Кенотический идеал, доведенный до высшей степени, едва ли совместим с обязанностями правителя — это уже испытал преподобный Феодосий, игумен первого Киевского монастыря{419}. По отношению к пастве преподобный Сергий вел себя как равный среди равных или даже как нижестоящий — как слуга всех. Мы знаем, как свободны были монахи в выражении мятежных чувств. Эта свобода привела однажды к открытому мятежу и расколу в монастыре.
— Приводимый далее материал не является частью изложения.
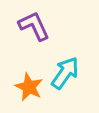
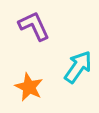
cyan arrow: moved 13 px right, 6 px up
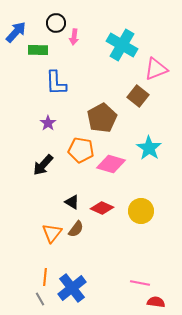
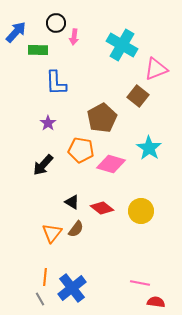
red diamond: rotated 15 degrees clockwise
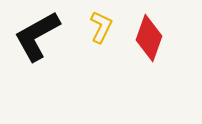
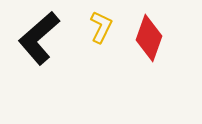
black L-shape: moved 2 px right, 2 px down; rotated 12 degrees counterclockwise
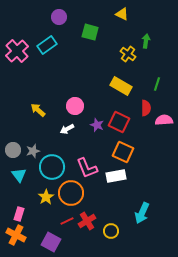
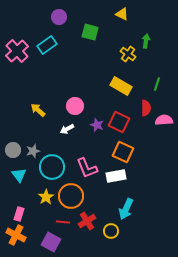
orange circle: moved 3 px down
cyan arrow: moved 16 px left, 4 px up
red line: moved 4 px left, 1 px down; rotated 32 degrees clockwise
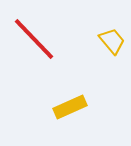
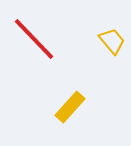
yellow rectangle: rotated 24 degrees counterclockwise
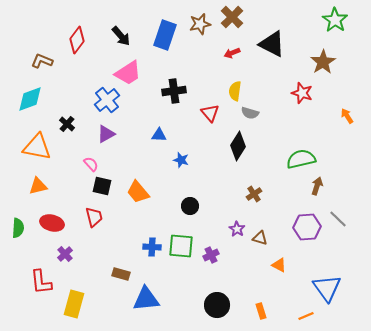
Эпизод, рассказанный с некоторой сдержанностью и сглаживанием острых углов, связан с введением киновийного (общежительного) устава.

В житии рассказывается, что преподобный Сергий получил от Константинопольского патриарха послание, в котором тот, воздав хвалу в его адрес и преподав благословение, предложил устроить в монастыре «общежительство». Преподобный Сергий посоветовался с Московским митрополитом Алексием (который, скорее всего, был инициатором реформы) и лишь тогда ввел общежительство для братии. Единственно известным греческим уставом, использовавшимся на Руси не столь часто и с некоторыми отклонениями, был устав Студийского константинопольского монастыря. Этот устав и был введен в обители Пресвятой Троицы.

На практике это означало, прежде всего, отказ от личной собственности: «Ничем собственным не владеть никому, ничто своим не называть, но все общим считать». Общее ведение хозяйства требовало соответствующей системы управления; посему были введены новые монастырские должности. Именно в эти годы после реформы у преподобного Сергия появился обычай обходить по вечерам кельи иноков и слушать, что там происходит. Эта вечерняя проверка, а также кроткое увещевание на следующее утро напоминают житие преподобного Феодосия. Такое поведение соответствовало Студийскому уставу.